The media loves Jerrell Powe.  His pictures and his quotes indicate to those of us that do not know him, personally, that he has a dynamic personality.  The preconceived notions about him tend to melt away once journalists meet him.  And since journalists, primarily, are the voters for the Conerly Trophy, being gregarious is an important component.  Powe will have the on-field credentials.  And under the current system, where two players from the same school do not siphon votes off one another (a la Anthony Dixon/Titus Brown in 2007 or Michael Oher/Peria Jerry in 2008), the best football player from either State or Ole Miss will win this award ad infinitum.  Jerrell Powe is the best football player in Mississippi in 2010.

#9:  No wide receiver will have a break-out season.

This is the preseason hype that I am not buying.  Though we hear rumblings of Melvin Harris' development into a "contributor," that's far away from "go to guy."  If any receiver on our team sniffs 700 yards, though, I think you can go ahead and assume that we have won 7+ games.

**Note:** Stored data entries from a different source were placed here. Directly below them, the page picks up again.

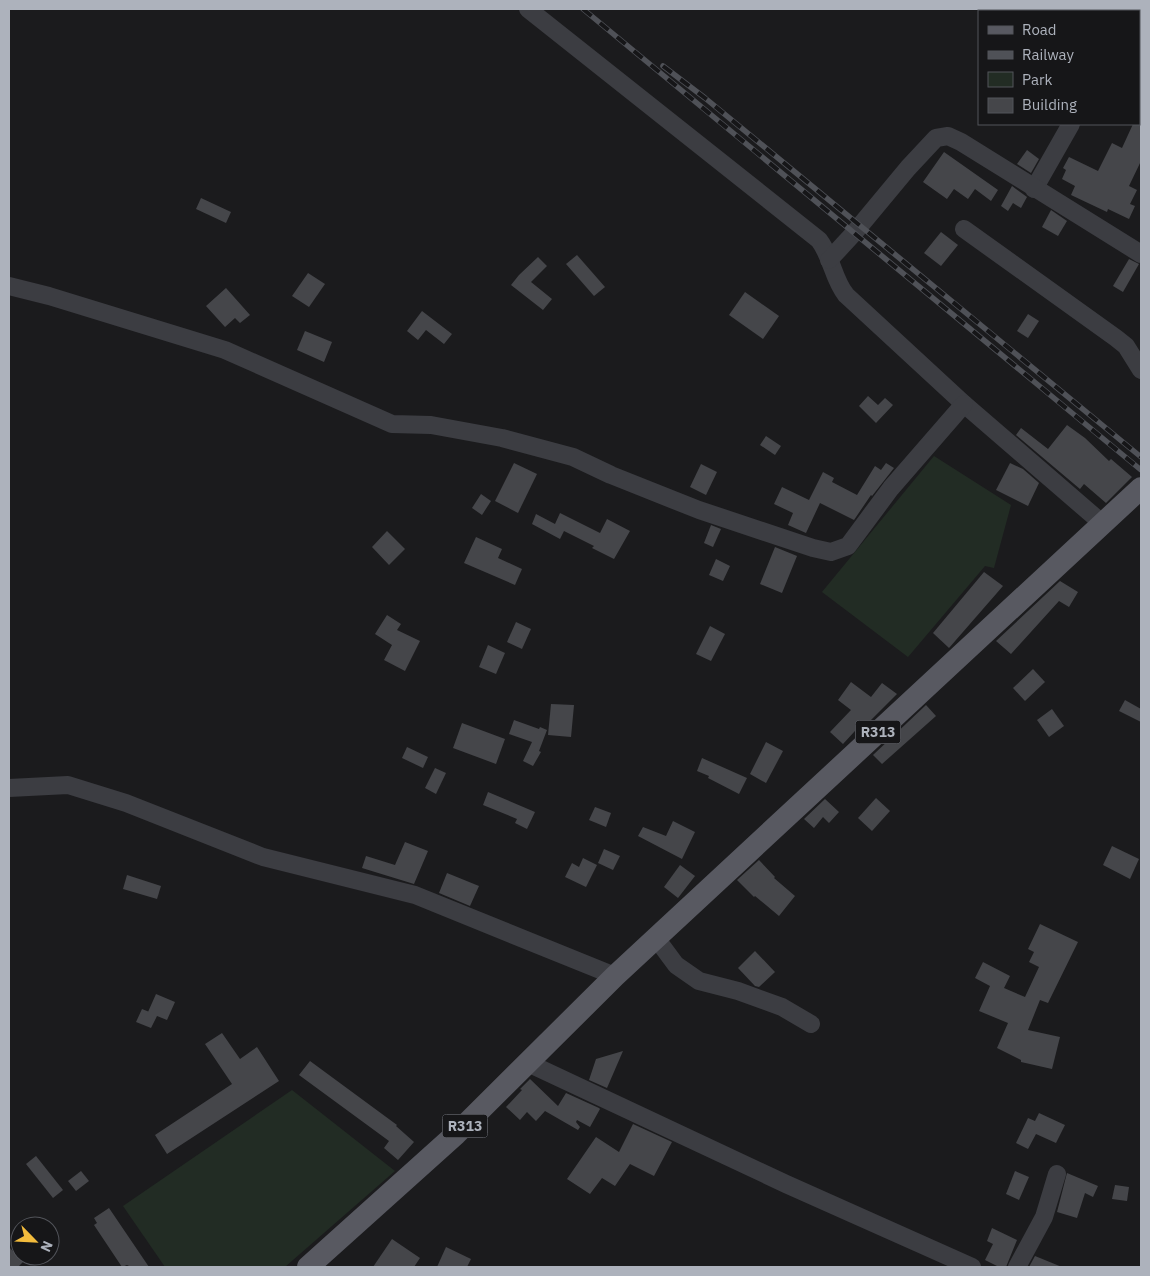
<svg xmlns="http://www.w3.org/2000/svg" width="1150" height="1276" viewBox="0 0 1150 1276" font-family="'IBM Plex Sans',sans-serif">
	<style>
		.green { fill: #222c24 }
		.building { fill: #45464a }
		.lines { fill: none; stroke-linecap: round; stroke-linejoin: round }
		.minor { stroke: #3c3d42; stroke-width: 18 }
		.major { stroke: #585961; stroke-width: 22 }
		.rail-casing { stroke: #4f5157; stroke-width: 5.5 }
		.rail { stroke: #161618; stroke-width: 4; stroke-dasharray: 11; stroke-linecap: butt }
		.labels { text-anchor: middle; dominant-baseline: central; stroke-width: 5; stroke-linejoin: round; paint-order: stroke }
		.shield { fill: #161618; stroke: #80838b; stroke-width: 1 }
		.shield-label { font-size: 14px; font-weight: bold; fill: #adb2bc }
	</style>
	<rect width="100%" height="100%" fill="#1b1b1d"/>
	<g class="green">
		<polygon points="934,456 1011,505 994,568 985,566 908,657 822,592"/>
		<polygon points="292,1090 395,1171 285,1267 165,1267 123,1206"/>
	</g>
	<g class="building">
		<polygon points="1133,124 1141,124 1141,161 1129,186 1137,190 1130,204 1135,206 1129,219 1108,209 1107,212 1071,195 1075,186 1062,179 1066,170 1063,168 1069,157 1098,171 1112,143 1122,148"/>
		<polygon points="1027,150 1039,159 1031,173 1017,164"/>
		<polygon points="944,152 998,190 991,201 975,189 968,199 954,189 947,199 923,182"/>
		<polygon points="1012,186 1027,197 1021,208 1013,203 1008,211 1001,206"/>
		<polygon points="201,198 231,212 226,223 196,209"/>
		<polygon points="1051,210 1067,221 1058,236 1042,227"/>
		<polygon points="941,232 958,245 941,266 924,253"/>
		<polygon points="577,255 605,287 594,296 566,264"/>
		<polygon points="538,257 547,266 531,282 552,299 543,310 511,285 519,275"/>
		<polygon points="1129,259 1139,264 1123,292 1113,286"/>
		<polygon points="308,273 325,284 309,307 292,296"/>
		<polygon points="226,288 250,315 240,323 235,318 225,327 206,306"/>
		<polygon points="745,292 779,316 763,339 729,315"/>
		<polygon points="422,311 452,334 444,344 426,330 418,340 407,331"/>
		<polygon points="1028,314 1039,321 1028,338 1017,331"/>
		<polygon points="305,331 332,342 324,362 297,350"/>
		<polygon points="868,396 878,405 885,398 893,405 876,423 859,406"/>
		<polygon points="1067,425 1085,438 1109,461 1111,459 1132,477 1106,503 1084,484 1080,489 1016,435 1021,428 1048,449"/>
		<polygon points="766,436 781,446 775,455 760,445"/>
		<polygon points="514,463 537,474 518,513 495,501"/>
		<polygon points="886,463 894,468 872,496 871,495 854,520 820,503 806,533 788,525 793,513 774,504 782,487 809,500 823,472 834,478 832,482 857,495 875,466 881,470"/>
		<polygon points="1010,463 1023,469 1039,483 1028,506 996,490"/>
		<polygon points="701,464 717,472 706,495 690,487"/>
		<polygon points="481,494 491,501 482,515 472,508"/>
		<polygon points="560,513 600,533 607,519 630,531 614,559 592,548 594,546 564,531 560,539 532,524 536,514 555,524"/>
		<polygon points="711,525 721,529 713,547 704,543"/>
		<polygon points="387,531 405,549 389,565 372,547"/>
		<polygon points="476,537 502,549 498,558 522,569 515,585 464,563"/>
		<polygon points="775,547 797,556 782,593 760,584"/>
		<polygon points="716,559 730,566 723,581 709,575"/>
		<polygon points="984,572 1003,586 949,648 933,633"/>
		<polygon points="1060,581 1078,592 1069,607 1059,601 1011,654 996,641"/>
		<polygon points="387,615 401,624 397,630 420,641 405,671 384,660 392,645 375,634"/>
		<polygon points="516,622 531,629 522,649 507,642"/>
		<polygon points="710,626 725,634 711,661 696,654"/>
		<polygon points="488,645 505,653 496,674 479,667"/>
		<polygon points="1033,669 1045,682 1025,701 1013,688"/>
		<polygon points="851,682 871,697 882,683 897,694 868,723 865,720 843,744 830,732 851,710 838,700"/>
		<polygon points="1125,700 1141,709 1141,722 1119,711"/>
		<polygon points="551,704 574,705 571,737 548,735"/>
		<polygon points="926,705 936,716 882,764 873,755"/>
		<polygon points="1052,709 1064,726 1049,737 1037,720"/>
		<polygon points="514,720 539,729 540,727 547,730 539,751 541,752 533,766 523,761 532,742 509,734"/>
		<polygon points="462,723 505,739 496,764 453,748"/>
		<polygon points="766,742 783,751 766,783 750,774"/>
		<polygon points="407,747 428,757 423,768 402,758"/>
		<polygon points="702,758 747,778 739,794 708,778 709,776 697,771"/>
		<polygon points="435,768 446,773 436,794 425,788"/>
		<polygon points="488,792 535,812 527,829 515,823 517,819 483,805"/>
		<polygon points="876,798 890,811 872,831 858,818"/>
		<polygon points="825,799 839,812 829,823 823,817 814,828 804,819"/>
		<polygon points="595,807 611,813 606,827 589,820"/>
		<polygon points="673,821 695,832 682,859 638,836 643,827 666,836"/>
		<polygon points="405,842 428,851 414,884 362,868 366,856 395,865"/>
		<polygon points="1112,846 1139,859 1130,879 1103,865"/>
		<polygon points="604,849 620,856 613,870 598,863"/>
		<polygon points="583,858 597,865 586,887 565,877 572,863 579,867"/>
		<polygon points="759,860 775,877 774,878 795,896 779,916 755,896 754,897 737,880"/>
		<polygon points="680,865 695,876 678,898 664,887"/>
		<polygon points="447,873 479,886 470,906 439,893"/>
		<polygon points="127,875 161,886 157,899 123,889"/>
		<polygon points="1040,924 1078,942 1048,1003 1040,1000 1028,1030 1060,1037 1052,1069 1021,1062 1021,1060 997,1048 1008,1023 979,1011 990,986 975,978 983,962 1010,976 1004,988 1025,997 1039,967 1029,962 1034,952 1028,949"/>
		<polygon points="755,951 775,972 759,987 755,986 738,968"/>
		<polygon points="156,994 175,1002 167,1020 157,1016 151,1028 136,1022 142,1009 152,1013 148,1012"/>
		<polygon points="222,1033 240,1059 257,1047 279,1081 167,1154 155,1135 232,1084 205,1044"/>
		<polygon points="623,1051 607,1088 589,1080 596,1059"/>
		<polygon points="310,1061 397,1125 396,1126 414,1142 398,1160 384,1148 389,1141 299,1075"/>
		<polygon points="530,1079 558,1106 566,1093 599,1108 600,1109 590,1127 577,1120 576,1122 580,1127 578,1130 545,1111 536,1121 527,1112 520,1120 506,1107 522,1090 520,1089"/>
		<polygon points="1039,1113 1065,1125 1056,1143 1036,1134 1028,1149 1016,1143 1028,1118 1035,1121"/>
		<polygon points="633,1124 672,1142 654,1176 630,1164 615,1186 602,1178 590,1194 567,1179 596,1137 619,1152"/>
		<polygon points="36,1156 63,1190 53,1198 26,1164"/>
		<polygon points="81,1171 89,1181 76,1191 68,1181"/>
		<polygon points="1015,1171 1029,1177 1019,1200 1006,1194"/>
		<polygon points="1067,1173 1098,1186 1093,1197 1085,1193 1077,1218 1057,1212"/>
		<polygon points="1115,1185 1129,1187 1127,1201 1112,1199"/>
		<polygon points="109,1208 149,1267 131,1267 127,1265 122,1267 94,1225 97,1223 94,1218"/>
		<polygon points="992,1228 1017,1240 1006,1267 999,1267 985,1260 993,1244 987,1241"/>
		<polygon points="392,1239 420,1258 414,1267 373,1267"/>
		<polygon points="9,1247 23,1262 18,1267 9,1267"/>
		<polygon points="446,1247 471,1259 467,1267 437,1267"/>
		<polygon points="1035,1256 1062,1267 1029,1267"/>
	</g>
	<g class="lines">
		<g class="minor">
			<path d="M 528,9 L 819,240 C 832,257 833,279 846,295 L 964,404 L 1103,524"/>
			<polyline points="1083,11 1084,9"/>
			<polyline points="1139,74 1141,74"/>
			<polyline points="1034,189 1071,124"/>
			<polyline points="964,229 1116,338 1126,346 1141,370"/>
			<polyline points="829,260 854,233 908,168 936,138 948,136 961,142 1141,254"/>
			<polyline points="9,286 49,296 225,350 392,424 431,425 502,438 573,457 611,475 699,510 813,548 831,552 848,546 891,488 964,404"/>
			<polyline points="9,788 68,785 126,803 263,857 415,895 615,976"/>
			<polyline points="656,938 676,965 699,981 738,991 782,1007 811,1024"/>
			<polyline points="528,1063 786,1184 972,1267"/>
			<polyline points="1017,1267 1044,1217 1057,1174"/>
		</g>
		<polyline class="major" points="308,1267 456,1134 615,976 1141,488"/>
		<g class="rail-casing">
			<g id="rail">
				<polyline points="583,9 1141,470"/>
				<polyline points="663,66 705,98 1141,457"/>
			</g>
		</g>
		<use href="#rail" class="rail"/>
	</g>
	<g class="labels">
		<g class="shield">
			<rect x="855.5" y="720.5" width="45" height="23" rx="4"/>
			<rect x="442.5" y="1114.5" width="45" height="23" rx="4"/>
		</g>
		<g class="shield-label">
			<text x="878" y="732">R313</text>
			<text x="465" y="1126">R313</text>
		</g>
	</g>
	<rect width="1150" height="1276" fill="none" stroke="#adb2bc" stroke-width="20"/>
	<rect x="978" y="10" width="162" height="115" fill="#161618" stroke="#52545a"/>
	<rect x="988" y="26" width="25" height="8" fill="#585961" stroke="#52545a"/>
	<text x="1022" y="35" font-size="15" fill="#adb2bc">Road</text>
	<rect x="988" y="51" width="25" height="8" fill="#4f5157" stroke="#52545a"/>
	<text x="1022" y="60" font-size="15" fill="#adb2bc">Railway</text>
	<rect x="988" y="72" width="25" height="15" fill="#222c24" stroke="#52545a"/>
	<text x="1022" y="85" font-size="15" fill="#adb2bc">Park</text>
	<rect x="988" y="98" width="25" height="15" fill="#45464a" stroke="#52545a"/>
	<text x="1022" y="110" font-size="15" fill="#adb2bc">Building</text>
	<g transform="translate(35 1241) rotate(114)"><circle r="24" fill="#161618" stroke="#52545a"/>
	<path d="M0-4L9 19L0 12L-9 19Z" fill="#f3bc3d"/>
	<text y="-8" font-size="14" font-weight="bold" text-anchor="middle" fill="#adb2bc">N</text>
	</g>
</svg>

#10:  Nash-Vegas for New Year's!

Let me go ahead and start the lobbying effort, Music City Bowl.  The Rebels have two things going for them as your prime selection for 2010:

  • What with our recent dust-up with the NCAA, most Rebels fans are looking to be pretty excited about seven wins.  We know our role.  This is our transitional re-building year, so don't worry that we'll have Cotton Bowl hangover, unwilling to buy your tickets.  Just the opposite.  Go ahead and give us all those ticks that whichever team (that had been in the hunt for the ACC title on Thanksgiving but was relegated to your bowl) doesn't sell out their allotment.  We will buy, buy, buy because ...
  • We love Nashville!  Especially when our next best option is Memphis!  Don't underestimate our flannel-wearing hipster football fan crowd that would eat up a road trip to Nashville.  We will stand in that Pancake Pantry line around the corner.  We'll pack out Tootsie's and give some starving country music artist a hearty Hotty Toddy.  Don't let Kentucky and Vanderbilt convince you that all SEC fan bases are created equal.  If you want the party to go down, give us a call.  Otherwise, we'll be in Orange Mound, wondering why you're stadium was half-full.

So, that's it.  I'm still predicting 6 or 7 wins.  If by some miracle we win the first appeal in the history of NCAA, I still don't think Masoli raises our baseline of wins.  I think we will win those first five because we have a good defense and a good running game.  Then, I think we can win two more down the stretch.  Then, we can all have fun in Nashville. 

Hotty Toddy!

*Blog Colleagues.

**Not his real name; would be ironic, though.